Saved data entries:
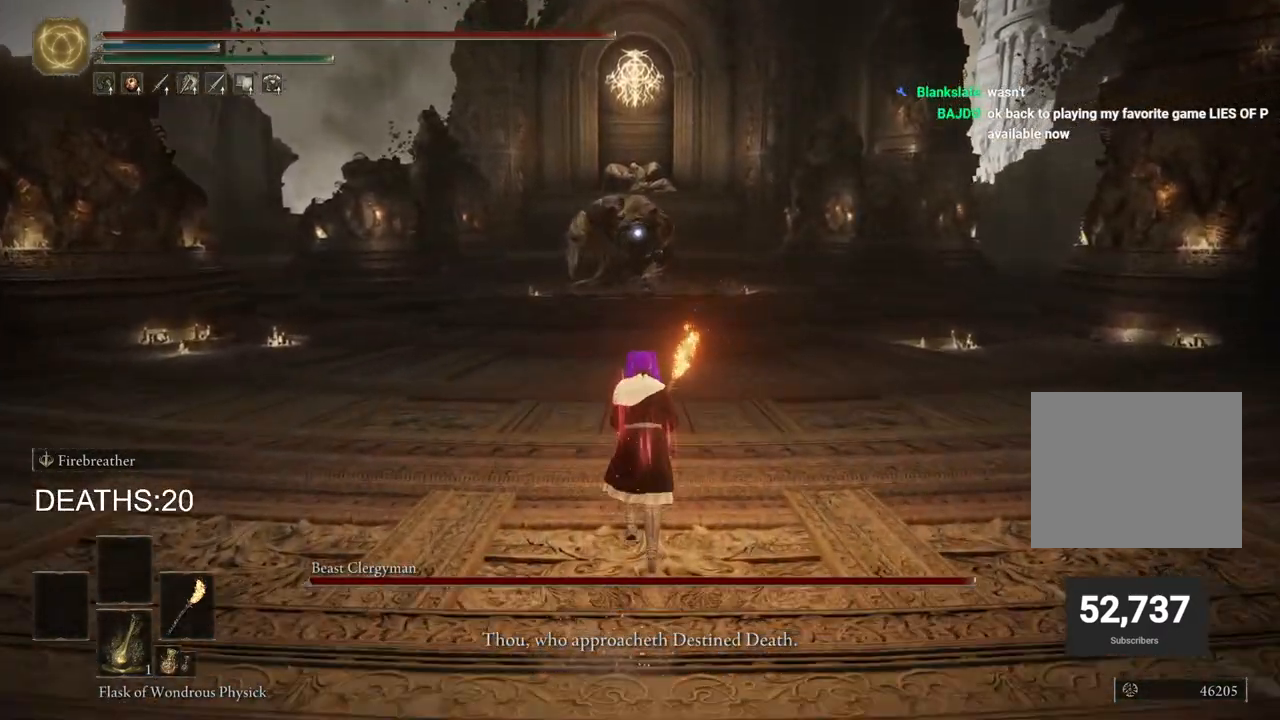
{"buttons": ["CIRCLE"], "left_stick": "up", "right_stick": "center", "events": []}
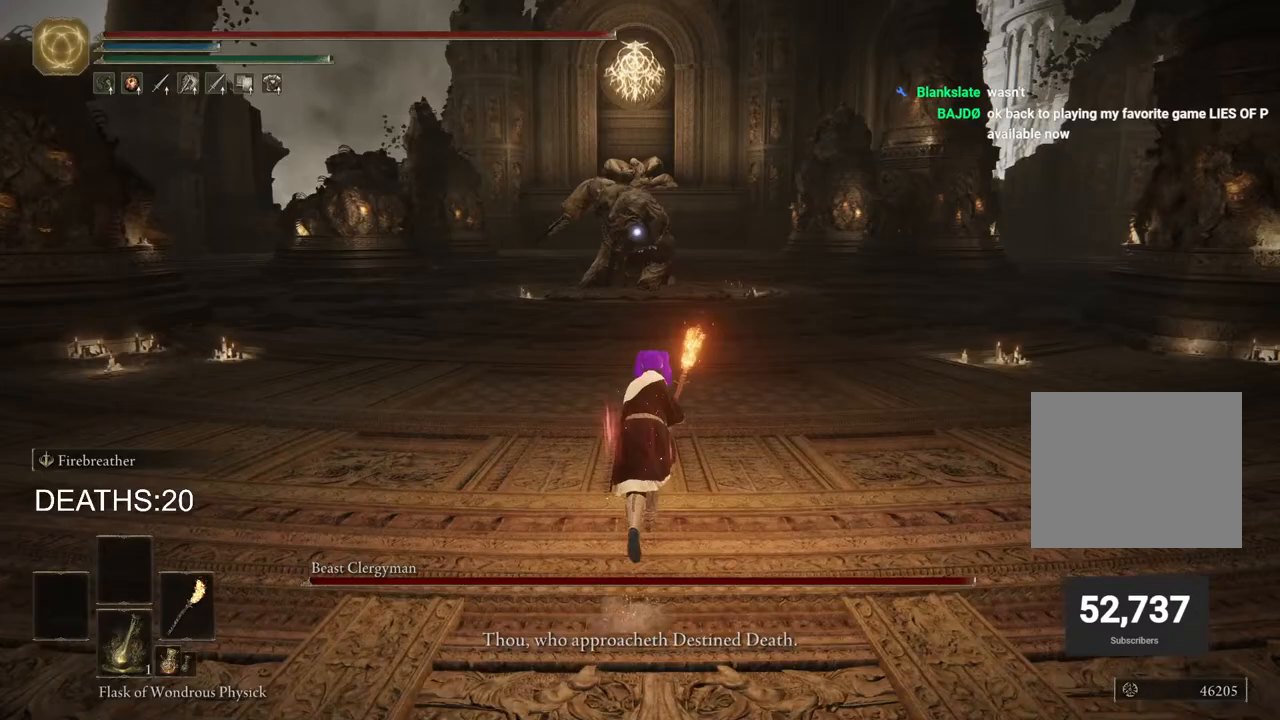
{"buttons": ["CIRCLE"], "left_stick": "up", "right_stick": "center", "events": []}
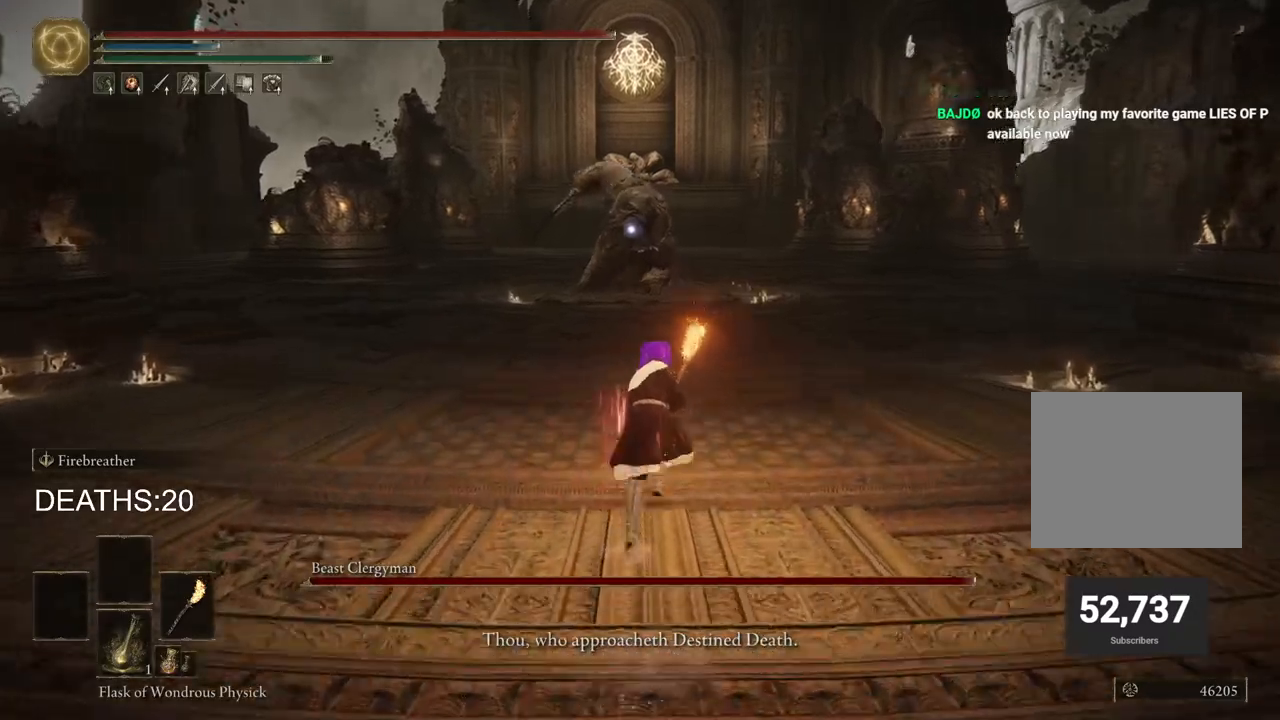
{"buttons": ["CIRCLE"], "left_stick": "up", "right_stick": "center", "events": []}
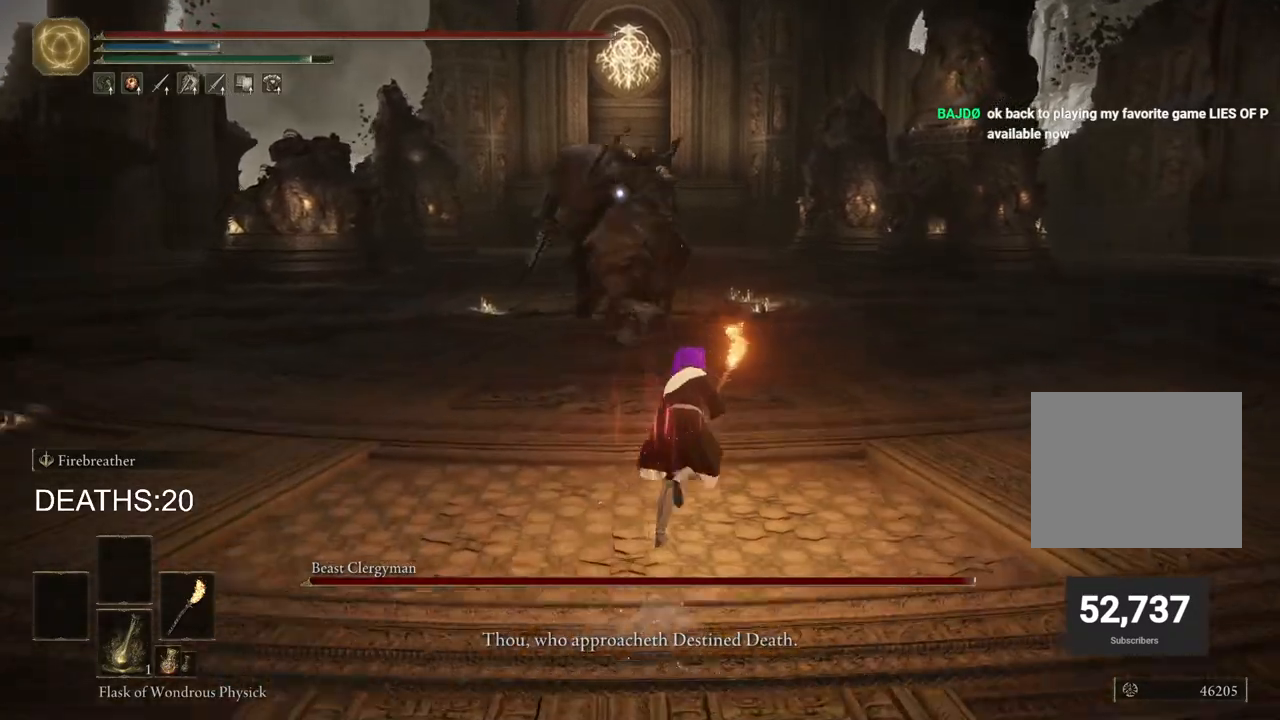
{"buttons": ["CIRCLE"], "left_stick": "up", "right_stick": "center", "events": [[183, "CIRCLE", "up"], [383, "CIRCLE", "down"]]}
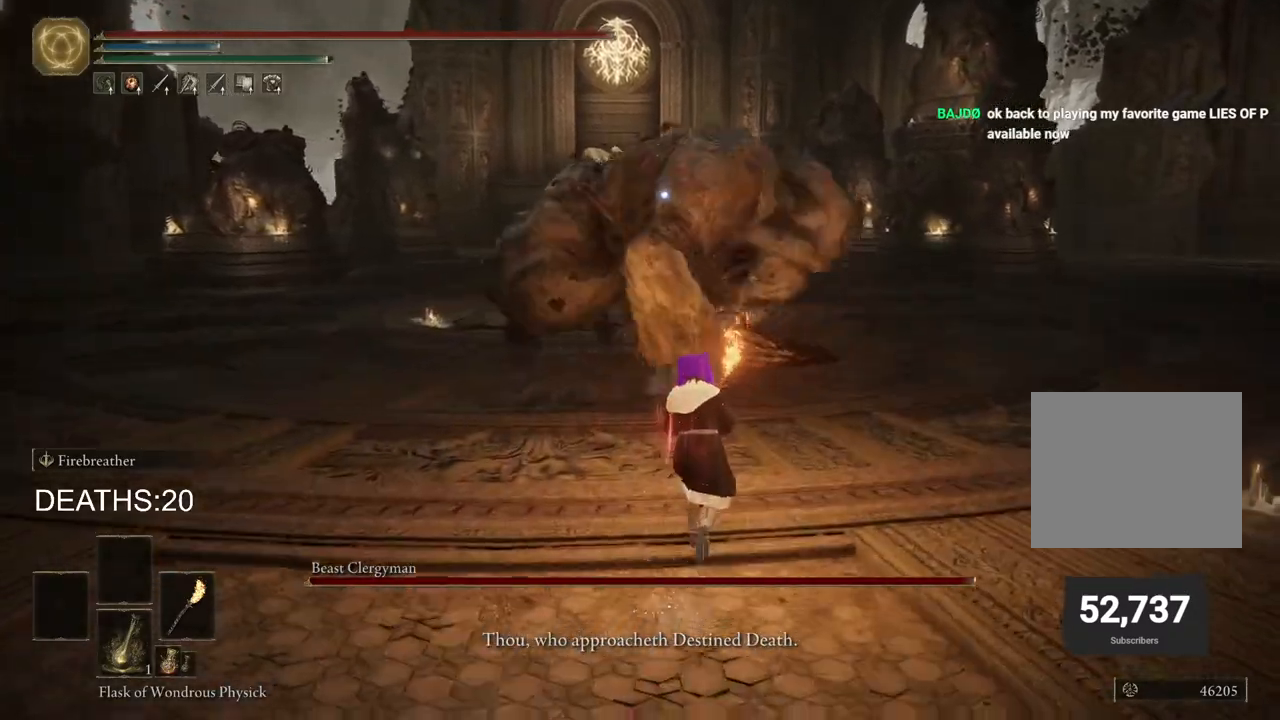
{"buttons": [], "left_stick": "up", "right_stick": "center", "events": [[233, "CIRCLE", "up"]]}
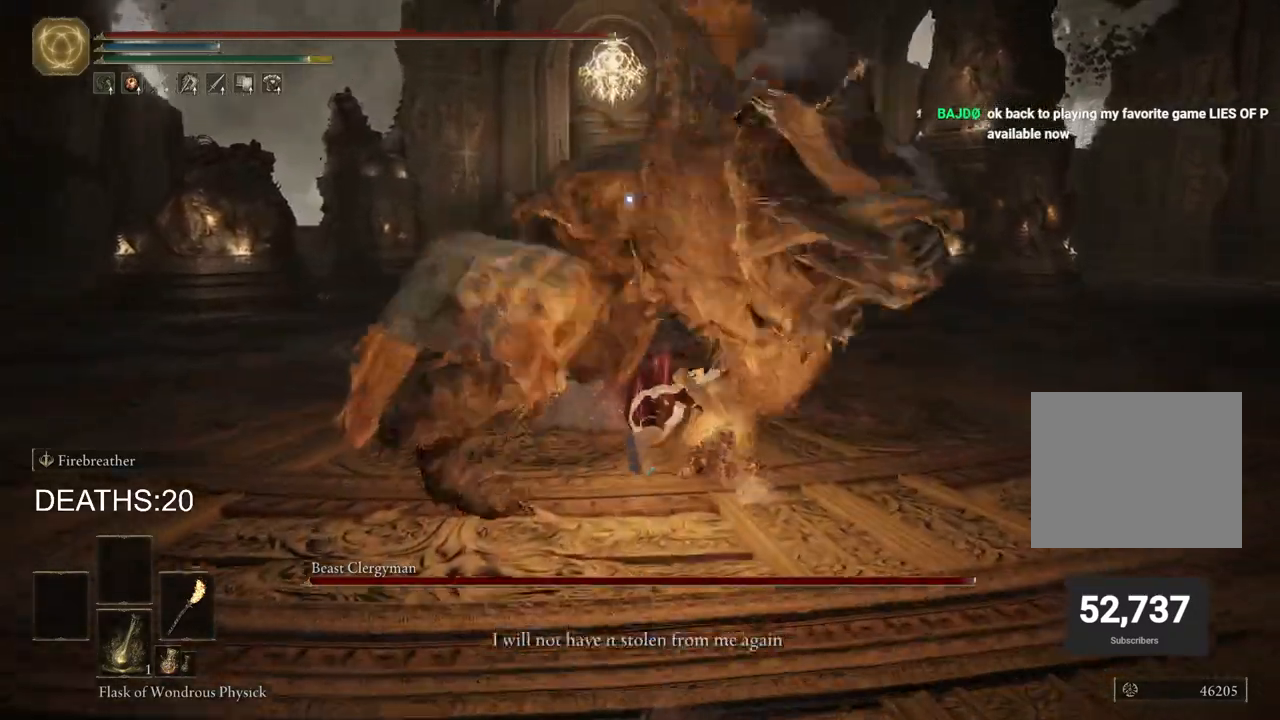
{"buttons": [], "left_stick": "up", "right_stick": "center", "events": [[167, "R1", "down"], [300, "R1", "up"], [383, "R1", "down"], [483, "R1", "up"]]}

WORK TASK: The answer must be every line of the records that contains the word "down".

SOLUTION FOR THIS EXERCISE:
{"buttons": ["CIRCLE"], "left_stick": "up", "right_stick": "center", "events": [[183, "CIRCLE", "up"], [383, "CIRCLE", "down"]]}
{"buttons": [], "left_stick": "up", "right_stick": "center", "events": [[167, "R1", "down"], [300, "R1", "up"], [383, "R1", "down"], [483, "R1", "up"]]}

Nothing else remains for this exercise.